The quay lies white and straight like the first stage of an unfinished road which has undertaken to cross the sea.
He wants to go to Pharos, and he walks. His legs have suddenly become light. The wind blowing in the sandy deserts drives him headlong towards the watery solitudes into which the quay plunges venturesomely. But in proportion as he advances, Pharos retreats before him; the quay is immeasurably prolonged. Soon the high marble tower on which blazes a purple wood-pile touches the livid horizon, flickers, dies down, wanes, and sets like another moon.
Demetrios walks ever onwards.
Days and nights seem to have passed since he left the great quay of Alexandria far behind him, and he dare not turn his head, for fear of seeing nothing but the road he has travelled along: a white line stretching to infinity—and the sea.
And still he turns round.
An island is behind him, covered with great trees whence droop enormous blossoms.
Has he crossed it like a blind man, or does it spring into sight at the same instant and become mysteriously visible? He does not think of conjecturing: he accepts the impossible as a natural event . . .

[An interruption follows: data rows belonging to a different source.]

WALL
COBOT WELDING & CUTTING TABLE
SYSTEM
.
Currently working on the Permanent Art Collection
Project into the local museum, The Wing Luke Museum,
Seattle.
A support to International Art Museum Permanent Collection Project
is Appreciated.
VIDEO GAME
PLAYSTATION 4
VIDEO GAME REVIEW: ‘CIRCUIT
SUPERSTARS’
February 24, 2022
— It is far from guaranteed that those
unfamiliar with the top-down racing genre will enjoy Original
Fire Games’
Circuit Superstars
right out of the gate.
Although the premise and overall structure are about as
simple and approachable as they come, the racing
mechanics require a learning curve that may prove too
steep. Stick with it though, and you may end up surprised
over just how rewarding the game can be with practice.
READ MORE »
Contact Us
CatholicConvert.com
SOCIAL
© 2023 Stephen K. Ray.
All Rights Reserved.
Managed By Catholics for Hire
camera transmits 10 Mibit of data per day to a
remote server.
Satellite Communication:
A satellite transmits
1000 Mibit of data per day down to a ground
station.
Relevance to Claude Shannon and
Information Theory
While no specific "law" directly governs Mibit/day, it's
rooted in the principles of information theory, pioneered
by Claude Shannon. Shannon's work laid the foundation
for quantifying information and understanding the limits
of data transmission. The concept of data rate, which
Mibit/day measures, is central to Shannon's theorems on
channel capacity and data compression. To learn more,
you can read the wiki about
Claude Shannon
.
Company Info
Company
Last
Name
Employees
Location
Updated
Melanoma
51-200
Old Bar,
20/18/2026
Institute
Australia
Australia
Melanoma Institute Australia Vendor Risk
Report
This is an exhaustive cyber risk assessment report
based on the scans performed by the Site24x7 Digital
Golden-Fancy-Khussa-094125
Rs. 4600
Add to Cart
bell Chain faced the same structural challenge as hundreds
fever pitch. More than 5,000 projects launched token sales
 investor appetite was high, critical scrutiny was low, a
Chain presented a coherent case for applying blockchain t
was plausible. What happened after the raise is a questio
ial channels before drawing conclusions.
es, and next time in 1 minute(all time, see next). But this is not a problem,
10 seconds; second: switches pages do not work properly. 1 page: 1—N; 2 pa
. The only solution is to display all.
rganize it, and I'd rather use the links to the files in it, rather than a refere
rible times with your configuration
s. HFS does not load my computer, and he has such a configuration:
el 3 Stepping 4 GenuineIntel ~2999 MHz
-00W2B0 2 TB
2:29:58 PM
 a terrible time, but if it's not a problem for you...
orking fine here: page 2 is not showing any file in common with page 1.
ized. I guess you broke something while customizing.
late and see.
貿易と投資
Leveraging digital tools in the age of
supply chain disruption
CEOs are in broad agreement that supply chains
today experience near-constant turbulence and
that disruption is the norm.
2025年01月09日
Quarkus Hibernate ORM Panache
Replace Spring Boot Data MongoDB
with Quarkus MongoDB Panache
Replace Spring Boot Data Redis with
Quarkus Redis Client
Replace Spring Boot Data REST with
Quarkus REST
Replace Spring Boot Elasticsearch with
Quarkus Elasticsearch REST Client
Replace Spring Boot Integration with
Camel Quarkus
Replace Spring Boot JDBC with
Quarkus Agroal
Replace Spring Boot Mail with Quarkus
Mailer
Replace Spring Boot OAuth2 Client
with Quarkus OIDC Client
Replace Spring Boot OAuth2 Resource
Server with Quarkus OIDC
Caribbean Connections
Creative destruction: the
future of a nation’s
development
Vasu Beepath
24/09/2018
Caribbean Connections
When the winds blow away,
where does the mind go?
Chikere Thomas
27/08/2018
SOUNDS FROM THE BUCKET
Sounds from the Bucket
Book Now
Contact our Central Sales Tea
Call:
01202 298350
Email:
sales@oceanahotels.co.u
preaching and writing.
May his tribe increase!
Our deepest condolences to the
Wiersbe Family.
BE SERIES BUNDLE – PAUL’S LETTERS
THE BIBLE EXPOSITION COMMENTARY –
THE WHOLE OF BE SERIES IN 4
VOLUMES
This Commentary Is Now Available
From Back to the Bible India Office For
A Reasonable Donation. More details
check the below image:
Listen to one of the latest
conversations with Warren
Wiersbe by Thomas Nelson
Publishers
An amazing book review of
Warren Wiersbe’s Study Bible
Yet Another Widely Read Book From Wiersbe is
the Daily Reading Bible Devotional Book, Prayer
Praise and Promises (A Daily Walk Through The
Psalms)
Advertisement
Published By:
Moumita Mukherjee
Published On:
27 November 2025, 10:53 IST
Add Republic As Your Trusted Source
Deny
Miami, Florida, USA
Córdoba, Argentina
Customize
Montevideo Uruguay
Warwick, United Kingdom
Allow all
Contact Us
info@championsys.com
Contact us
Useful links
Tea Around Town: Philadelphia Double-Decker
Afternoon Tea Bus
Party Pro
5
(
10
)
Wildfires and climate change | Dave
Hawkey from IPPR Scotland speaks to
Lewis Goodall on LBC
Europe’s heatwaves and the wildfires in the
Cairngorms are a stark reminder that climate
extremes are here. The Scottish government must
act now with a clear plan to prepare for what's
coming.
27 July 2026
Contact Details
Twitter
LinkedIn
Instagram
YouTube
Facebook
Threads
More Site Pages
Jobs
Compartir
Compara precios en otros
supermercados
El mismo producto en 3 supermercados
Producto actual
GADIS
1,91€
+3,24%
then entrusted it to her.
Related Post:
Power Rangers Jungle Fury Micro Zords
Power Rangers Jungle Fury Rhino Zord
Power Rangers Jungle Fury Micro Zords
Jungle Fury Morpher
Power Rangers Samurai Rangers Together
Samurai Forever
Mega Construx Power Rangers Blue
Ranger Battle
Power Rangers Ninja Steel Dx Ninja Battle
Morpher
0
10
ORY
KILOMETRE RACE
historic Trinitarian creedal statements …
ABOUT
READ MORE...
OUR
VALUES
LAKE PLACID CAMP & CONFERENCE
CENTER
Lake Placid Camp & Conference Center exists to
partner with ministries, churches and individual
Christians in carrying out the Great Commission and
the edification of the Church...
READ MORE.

A woman is in the isle. She is standing before the door of its one house, with her eyes half closed and her face bending over a monstrous iris-flower that reaches to the level of her lips. She has heavy hair, the colour of dull gold, and of a length one may surmise to be marvellous, judging by the mass of the great coil that lies on her drooping neck. A black tunic envelopes this woman, and a robe blacker still is draped upon the tunic, and the iris whose perfume she breathes with downcast eyelids is of the same hue as night.
In all this mourning garb, Demetrios sees but the hair, like a golden vase on an ebony column. He recognises Chrysis.